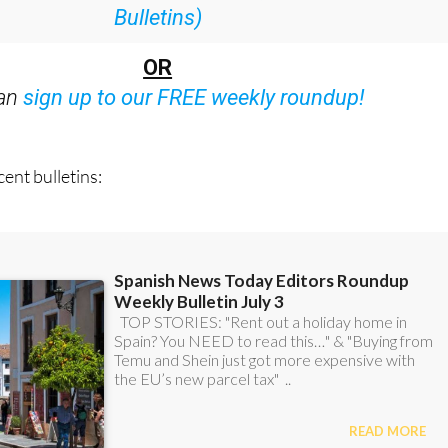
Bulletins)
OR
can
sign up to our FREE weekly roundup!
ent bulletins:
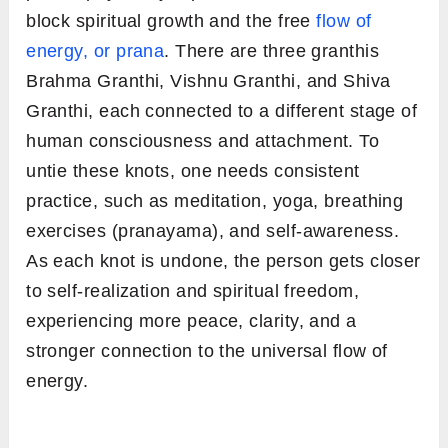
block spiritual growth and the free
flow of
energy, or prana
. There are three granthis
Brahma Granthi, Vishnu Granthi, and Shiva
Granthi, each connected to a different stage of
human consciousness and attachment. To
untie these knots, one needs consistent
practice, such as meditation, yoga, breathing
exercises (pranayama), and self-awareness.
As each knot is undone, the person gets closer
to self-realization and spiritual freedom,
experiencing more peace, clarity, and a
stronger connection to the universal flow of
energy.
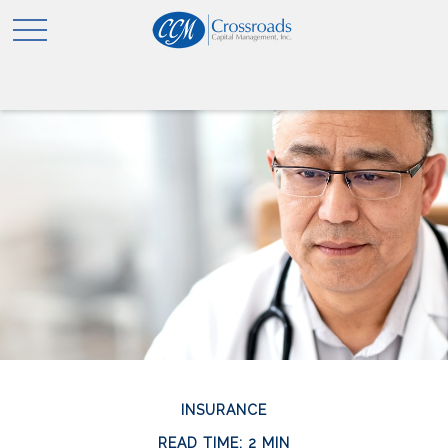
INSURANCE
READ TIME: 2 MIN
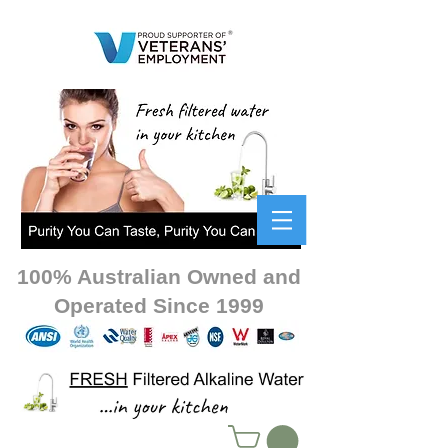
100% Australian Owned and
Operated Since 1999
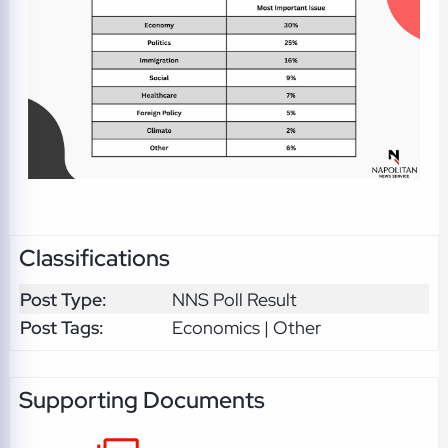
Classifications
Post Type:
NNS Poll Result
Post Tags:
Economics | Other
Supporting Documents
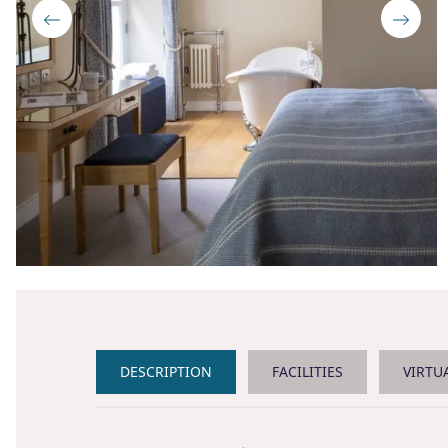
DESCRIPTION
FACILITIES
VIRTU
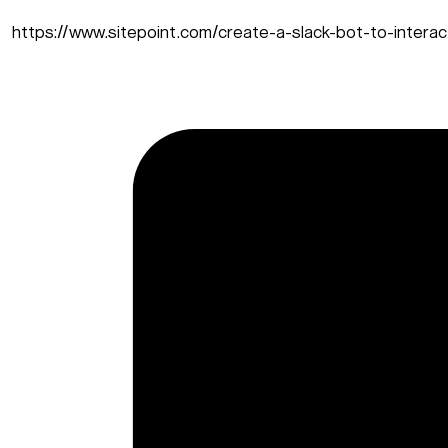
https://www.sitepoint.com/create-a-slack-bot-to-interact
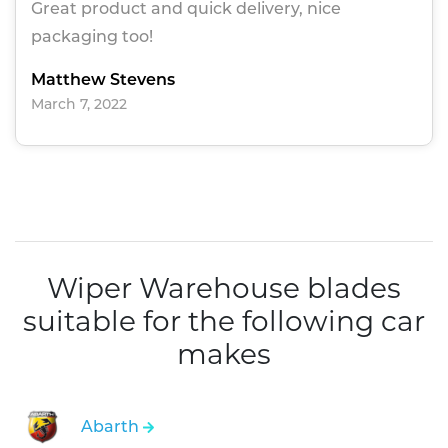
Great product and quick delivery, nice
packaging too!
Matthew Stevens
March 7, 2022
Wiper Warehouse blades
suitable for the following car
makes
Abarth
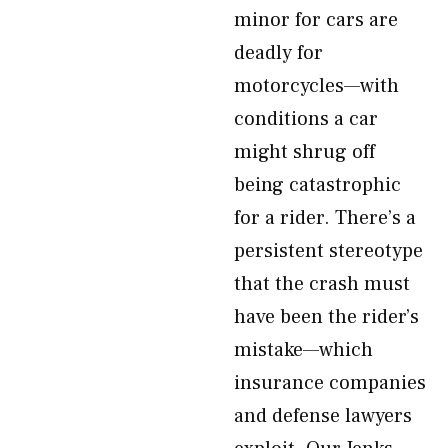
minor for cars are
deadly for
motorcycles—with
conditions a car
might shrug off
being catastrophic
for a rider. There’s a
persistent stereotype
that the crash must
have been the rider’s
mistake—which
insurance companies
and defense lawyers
..............................
__Что нужно сделать__
Перепишите дословно все строки материала, приведенного выше, но изображения в ответ не включайте.

__Решение задания__
Bulletins)
OR
can
sign up to our FREE weekly roundup!
ent bulletins:
block spiritual growth and the free
flow of
energy, or prana
. There are three granthis
Brahma Granthi, Vishnu Granthi, and Shiva
Granthi, each connected to a different stage of
human consciousness and attachment. To
untie these knots, one needs consistent
practice, such as meditation, yoga, breathing
exercises (pranayama), and self-awareness.
As each knot is undone, the person gets closer
to self-realization and spiritual freedom,
experiencing more peace, clarity, and a
stronger connection to the universal flow of
energy.
INSURANCE
READ TIME: 2 MIN
100% Australian Owned and
Operated Since 1999
Classifications
Post Type:
NNS Poll Result
Post Tags:
Economics | Other
Supporting Documents
DESCRIPTION
FACILITIES
VIRTU
https://www.sitepoint.com/create-a-slack-bot-to-interact
Great product and quick delivery, nice
packaging too!
Matthew Stevens
March 7, 2022
Wiper Warehouse blades
suitable for the following car
makes
Abarth
minor for cars are
deadly for
motorcycles—with
conditions a car
might shrug off
being catastrophic
for a rider. There’s a
persistent stereotype
that the crash must
have been the rider’s
mistake—which
insurance companies
and defense lawyers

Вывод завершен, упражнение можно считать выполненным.